Defendant took advantage of the suspension of finality afforded by the rule to successfully argue that his sentence should be changed and reduced to probation, thus voluntarily accepting the relevant probation statute authorizing the possibility of a more severe sentence for a subsequent revocation. See § 16-11-206(5), C.R.S.2008 (” If probation is revoked, the court may then impose any sentence … which might originally have been imposed….” ).
Given these circumstances, we conclude that defendant had no legitimate expectation of finality in his original sentence. Accordingly, his subsequent three and one-half year prison sentence did not violate the Double Jeopardy Clause of either the United States or Colorado Constitution.
Downing v. People, 895 P.2d 1046 (Colo.1995), upon which defendant relies, involved review of a sentence increase from prison, to community corrections, and back again to prison under a previous version of the community corrections statutes that specifically prohibited sentence increases, and is therefore clearly distinguishable from the present case. See id. at 1049-50.
By contrast, People v. Santana, 961 P.2d 498 (Colo.App.1997), upon which the People rely, is factually similar to the present case. In Santana, the defendant was sentenced to two and one-half years in prison, but was resentenced to eight years of probation after successfully moving for a sentence reduction pursuant to Crim. P. 35(b). His probation was subsequently revoked, and he was then sentenced to five years in prison. A division of this court stated that ” [s]ince the granting of probation greatly reduces the level of restraint imposed on defendant, essentially allowing him to remain at liberty while complying with the terms of his probation, we hold that it does constitute a reduction, even when the length of the sentence increased.” Id. at 499.
The division then concluded that, based on the probation statute and reasoning from the opinion in People v. McDaniels, 844 P.2d 1257 (Colo.App.1992), the sentencing court also had the authority to impose a longer prison sentence after revocation of the defendant’s probation.

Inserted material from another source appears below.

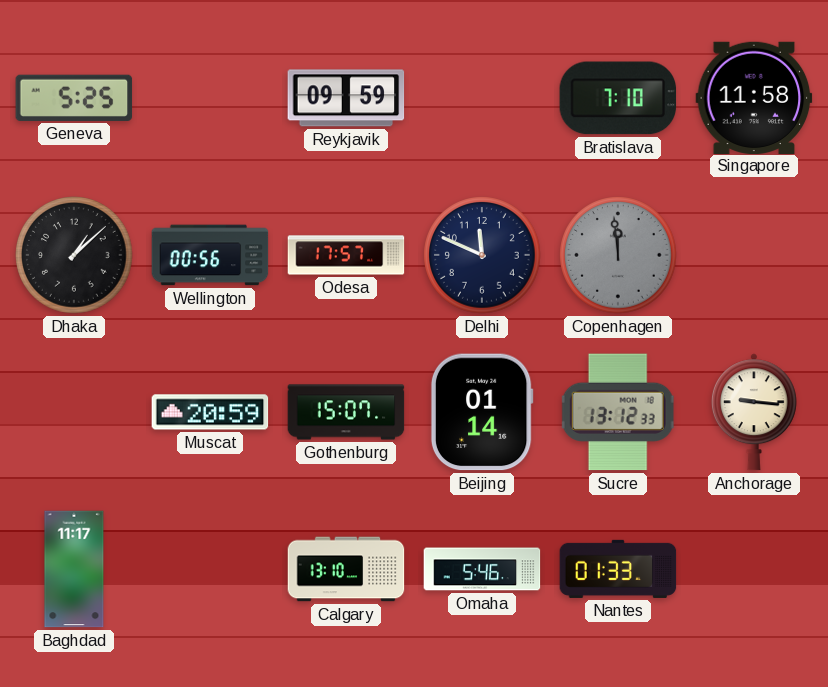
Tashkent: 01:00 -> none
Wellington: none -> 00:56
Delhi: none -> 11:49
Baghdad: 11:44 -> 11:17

See Santana, 961 P.2d at 500. Because double jeopardy concerns were not raised in Santana, we reject defendant’s contention that it was wrongly decided.
We also reject defendant’s further contention that ” had the correct argument been presented in Santana, the result would have been different.” The division in that case specifically noted that the original sentence was not final due to Crim. P. 35(b). See Santana, 961 P.2d at 499 (citing Ghrist, 897 P.2d at 812). Accordingly, for the reasons we have articulated above, a double jeopardy claim in Santana would likely have been precluded by the defendant’s lack of a legitimate expectation of finality in his original prison sentence.
We perceive no error, let alone plain error, in defendant’s sentence to prison.